Ein kurzer Blick wurde ausgetauscht, danach folgte erneut die absolute Stille und Mags rechnete damit, dass er ohne ein weiteres Wort auf dem Absatz Kehrt machte. So geschah es letztendlich auch und seine Gestalt entfernte sich langsam von ihr, während sie ihm noch nachsah.

Ein Blick über die Schulter verriet allerdings einen Szenenwechsel.

„Mags?"
Er blieb stehen.
„Leonard?"
Seine kühlen blauen Augen erstrahlten sogar in der Nacht.

„Was steht denn für morgen so auf deiner Liste?"

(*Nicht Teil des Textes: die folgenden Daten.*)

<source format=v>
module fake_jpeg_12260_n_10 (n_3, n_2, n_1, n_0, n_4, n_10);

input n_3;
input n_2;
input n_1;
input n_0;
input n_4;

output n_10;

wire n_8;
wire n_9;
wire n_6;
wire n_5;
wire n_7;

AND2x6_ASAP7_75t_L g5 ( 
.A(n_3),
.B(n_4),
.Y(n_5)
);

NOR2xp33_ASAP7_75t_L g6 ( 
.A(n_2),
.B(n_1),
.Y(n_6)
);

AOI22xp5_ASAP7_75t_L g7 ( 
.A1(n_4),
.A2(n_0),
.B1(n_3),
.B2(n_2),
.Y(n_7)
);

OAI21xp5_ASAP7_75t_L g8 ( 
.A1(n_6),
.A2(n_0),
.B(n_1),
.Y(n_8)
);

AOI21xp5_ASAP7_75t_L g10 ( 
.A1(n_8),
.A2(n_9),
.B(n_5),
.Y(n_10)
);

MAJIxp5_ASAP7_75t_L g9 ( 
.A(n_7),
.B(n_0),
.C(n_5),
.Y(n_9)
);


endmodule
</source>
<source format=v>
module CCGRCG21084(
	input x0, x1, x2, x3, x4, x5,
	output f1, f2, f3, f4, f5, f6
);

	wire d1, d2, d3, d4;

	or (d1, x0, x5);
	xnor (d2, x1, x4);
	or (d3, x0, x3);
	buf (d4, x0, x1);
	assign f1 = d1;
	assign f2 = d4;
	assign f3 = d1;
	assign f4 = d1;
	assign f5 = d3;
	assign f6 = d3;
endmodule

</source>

Magnolia konnte kaum glauben, was er sagte. Vor allem war sie so überwältigt, dass ihr kaum etwas einfiel. Für den Anfang genügten kleine Schritte nach Vorne. Es musste simpel sein, ihre Idee fand sie deswegen gar nicht mal so schlecht.

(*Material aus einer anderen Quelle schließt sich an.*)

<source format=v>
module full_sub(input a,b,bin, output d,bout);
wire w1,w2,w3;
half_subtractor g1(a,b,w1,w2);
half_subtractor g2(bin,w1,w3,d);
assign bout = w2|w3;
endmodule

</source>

„Du hast doch eine Katze, stimmts?"
Es folgte keine Antwort, sondern ein bejahendes Grummeln.
„Wenn du Morgen früh aufstehst, nehme sie auf den Arm und streichele ihr durchs Fell. Genieße einfach die Nähe, die sie dir schenken wird. Mach es nicht halbherzig, schenk dem kleinen Fellball deine volle Aufmerksamkeit."

Leonard sah nicht sonderlich begeistert vom Vorschlag aus, aber trotzdem entschied er sich dafür dem kleinen Selbstfindungsspiel eine Chance zu geben.